Supplied text |
· · · ·

Nociplastic pain

Article information

Ann Clin Neurophysiol. 2023;25(2):78-83
Publication date (electronic) : 2023 October 31
doi :
Department of Neurology, National Health Insurance Service Ilsan Hospital, Goyang, Korea
Correspondence to Jeong Hee Cho Department of Neurology, National Health Insurance Service Ilsan Hospital, 100 Ilsan-ro, Ilsandong-gu, Goyang 10444, Korea Tel: +82-31-900-3026 Fax: +82-31-900-0343 E-mail:
Received 2023 August 5; Accepted 2023 September 27.


Nociplastic pain refers to pain arising from altered nociception without evidence of tissue or somatosensory damage. It encompasses various clinical conditions with shared neurophysiological mechanisms involving different organ systems. Nociplastic pain can occur independently or alongside chronic pain conditions with a nociceptive or neuropathic origin. This review introduces the concept of nociplastic pain, its clinical manifestations and the underlying pathophysiology. Taking a biopsychosocial approach can lead to a better understanding of nociplastic pain and improved treatment outcomes for affected individuals.


The International Association for the Study of Pain (IASP) defines pain as an unpleasant sensory and emotional experience associated with, or resembling that associated with, actual or potential tissue damage. The IASP has reported six key aspects of pain. 1) Pain is always a personal experience that is influenced to varying degrees by biological, psychological, and social factors. 2) Pain and nociception are different phenomena. Pain cannot be inferred solely from activity in sensory neurons. 3) Individuals learn the concept of pain through their life experiences. 4) A person’s report of an experience as pain should be respected. 5) Although pain usually serves an adaptive role, it may have adverse effects on function and social and psychological well-being. 6) A verbal description is only one of several behaviors for expressing pain, and the inability to communicate does not negate the possibility that a human or a nonhuman animal experiences pain.1 The IASP definition of pain recognizes that pain can occur even when there is no identifiable tissue damage. The first key aspect of pain embraces a biopsychosocial approach, implying that pain is considered to result from a dynamic interaction among biological, psychological, and social factors.

· · · ·

Requirement |
In the article information on nociplastic pain, change "Department of Neurology" to "Division of Neurology" and give the passage from "Ann Clin Neurophysiol." up to and including "2023 September 27.". The records that follow come from a different source than the text on nociplastic pain.

· · · ·

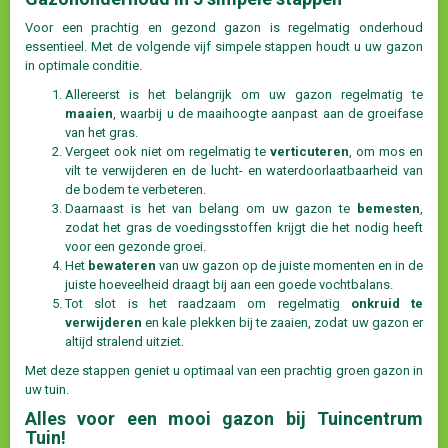
Voor een prachtig en gezond gazon is regelmatig onderhoud
essentieel. Met de volgende vijf simpele stappen houdt u uw gazon
in optimale conditie.
Allereerst is het belangrijk om uw gazon regelmatig te
maaien
, waarbij u de maaihoogte aanpast aan de groeifase
van het gras.
Vergeet ook niet om regelmatig te
verticuteren
, om mos en
vilt te verwijderen en de lucht- en waterdoorlaatbaarheid van
de bodem te verbeteren.
Daarnaast is het van belang om uw gazon te
bemesten
,
zodat het gras de voedingsstoffen krijgt die het nodig heeft
voor een gezonde groei.
Het
bewateren
van uw gazon op de juiste momenten en in de
juiste hoeveelheid draagt bij aan een goede vochtbalans.
Tot slot is het raadzaam om regelmatig
onkruid te
verwijderen
en kale plekken bij te zaaien, zodat uw gazon er
altijd stralend uitziet.
Met deze stappen geniet u optimaal van een prachtig groen gazon in
uw tuin.
Alles voor een mooi gazon bij Tuincentrum
Tuin!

· · · ·

Answer area |
Ann Clin Neurophysiol. 2023;25(2):78-83
Publication date (electronic) : 2023 October 31
doi :
Division of Neurology, National Health Insurance Service Ilsan Hospital, Goyang, Korea
Correspondence to Jeong Hee Cho Division of Neurology, National Health Insurance Service Ilsan Hospital, 100 Ilsan-ro, Ilsandong-gu, Goyang 10444, Korea Tel: +82-31-900-3026 Fax: +82-31-900-0343 E-mail:
Received 2023 August 5; Accepted 2023 September 27.